A sign reminds people that the exits are closed at the HKU station, Hong Kong, China, November 24, 2019. /Photo by Tom Fowdy

But one only has to consider the atrocities committed by Western democracies to see that name and substance can be two very different things. Any serious survey of colonial history will disabuse readers of the notion of benevolent Western democracy. 

White colonizers acted with impunity against native inhabitants, and there was scant regard for human rights in the Americas, French Indochina, Dutch Indonesia, Portuguese Malacca or British India. 

Consider the decimation of Native Americans by British settlers or the brutal enslavement of the Arawak Indians by the Spaniards (documented by the Dominican friar Bartolomé de las Casas). By force of arms, Western democracies reduced China to a semi-colony.

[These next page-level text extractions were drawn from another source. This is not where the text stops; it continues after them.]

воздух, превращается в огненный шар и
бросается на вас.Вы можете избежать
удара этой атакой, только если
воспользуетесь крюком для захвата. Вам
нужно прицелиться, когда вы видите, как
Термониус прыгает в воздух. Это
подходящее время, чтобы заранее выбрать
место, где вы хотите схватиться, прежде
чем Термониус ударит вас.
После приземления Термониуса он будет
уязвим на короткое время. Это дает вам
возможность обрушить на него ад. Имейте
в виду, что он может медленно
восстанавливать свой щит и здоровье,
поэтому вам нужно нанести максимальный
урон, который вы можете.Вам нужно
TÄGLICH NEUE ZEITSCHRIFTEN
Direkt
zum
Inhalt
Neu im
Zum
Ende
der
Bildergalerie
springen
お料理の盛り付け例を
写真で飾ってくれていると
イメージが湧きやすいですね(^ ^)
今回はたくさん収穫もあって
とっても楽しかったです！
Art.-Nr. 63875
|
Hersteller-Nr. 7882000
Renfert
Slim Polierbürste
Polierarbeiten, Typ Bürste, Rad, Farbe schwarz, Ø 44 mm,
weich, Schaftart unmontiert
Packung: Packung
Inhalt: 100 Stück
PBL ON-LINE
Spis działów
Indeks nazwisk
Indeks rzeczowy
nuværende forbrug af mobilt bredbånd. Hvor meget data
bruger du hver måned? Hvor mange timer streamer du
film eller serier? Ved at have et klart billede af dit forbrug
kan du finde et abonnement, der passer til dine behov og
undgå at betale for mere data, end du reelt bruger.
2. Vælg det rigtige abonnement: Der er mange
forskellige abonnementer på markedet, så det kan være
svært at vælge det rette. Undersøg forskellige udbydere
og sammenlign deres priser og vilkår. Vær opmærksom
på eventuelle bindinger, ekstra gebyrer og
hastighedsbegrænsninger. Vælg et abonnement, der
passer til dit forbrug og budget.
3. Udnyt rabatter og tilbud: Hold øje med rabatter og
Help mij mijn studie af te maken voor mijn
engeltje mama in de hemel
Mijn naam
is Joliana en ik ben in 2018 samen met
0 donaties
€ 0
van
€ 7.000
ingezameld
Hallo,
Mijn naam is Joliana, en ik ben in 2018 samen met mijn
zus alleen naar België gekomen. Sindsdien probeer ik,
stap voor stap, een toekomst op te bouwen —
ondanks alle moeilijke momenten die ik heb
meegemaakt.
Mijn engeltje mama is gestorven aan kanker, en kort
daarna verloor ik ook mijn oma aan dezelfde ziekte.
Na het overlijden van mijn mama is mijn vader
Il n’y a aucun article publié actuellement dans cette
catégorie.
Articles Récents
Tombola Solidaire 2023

According to a recent study published in the journal Geophysical Research Letters, the Bengal famine of 1943 which killed up to 3 million people was not the result of drought but because then-British Prime Minister Winston Churchill deliberately diverted food stocks from starving Indian civilians to well-supplied British soldiers and to build up European stockpiles. The CIA's role in fomenting unrest and toppling democratically elected leaders around the world is not a well kept secret, and the list of injustices gets longer as fresh evidence emerges.

In light of modern history, the Hong Kong Human Rights and Democracy Act – passed almost unanimously by the U.S. Congress last week, calling for sanctions against Chinese mainland officials and Hong Kong officials whom Washington deems to have committed human rights abuses in Hong Kong – is the height of hypocrisy.

Harvard historian Arthur Schlesinger affirms that for much of its history, America has been a racist nation. Historically, whites have discriminated against Native Americans, blacks, Asians, Mexicans, and excluded them from the American community. The racism continues today and finds its way into U.S. foreign policy.

Former Prime Minister of Singapore Lee Kuan Yew observed: "For America to be displaced, not in the world, but only in the western Pacific, by an Asian people long despised and dismissed with contempt as decadent, feeble, corrupt, and inept is emotionally very difficult to accept. The sense of cultural superiority of the Americans will make this adjustment most difficult." 

White supremacist sentiments fuel American angst about a rising China, and Hong Kong protesters serve as ready pawns in Washington's bid to contain China.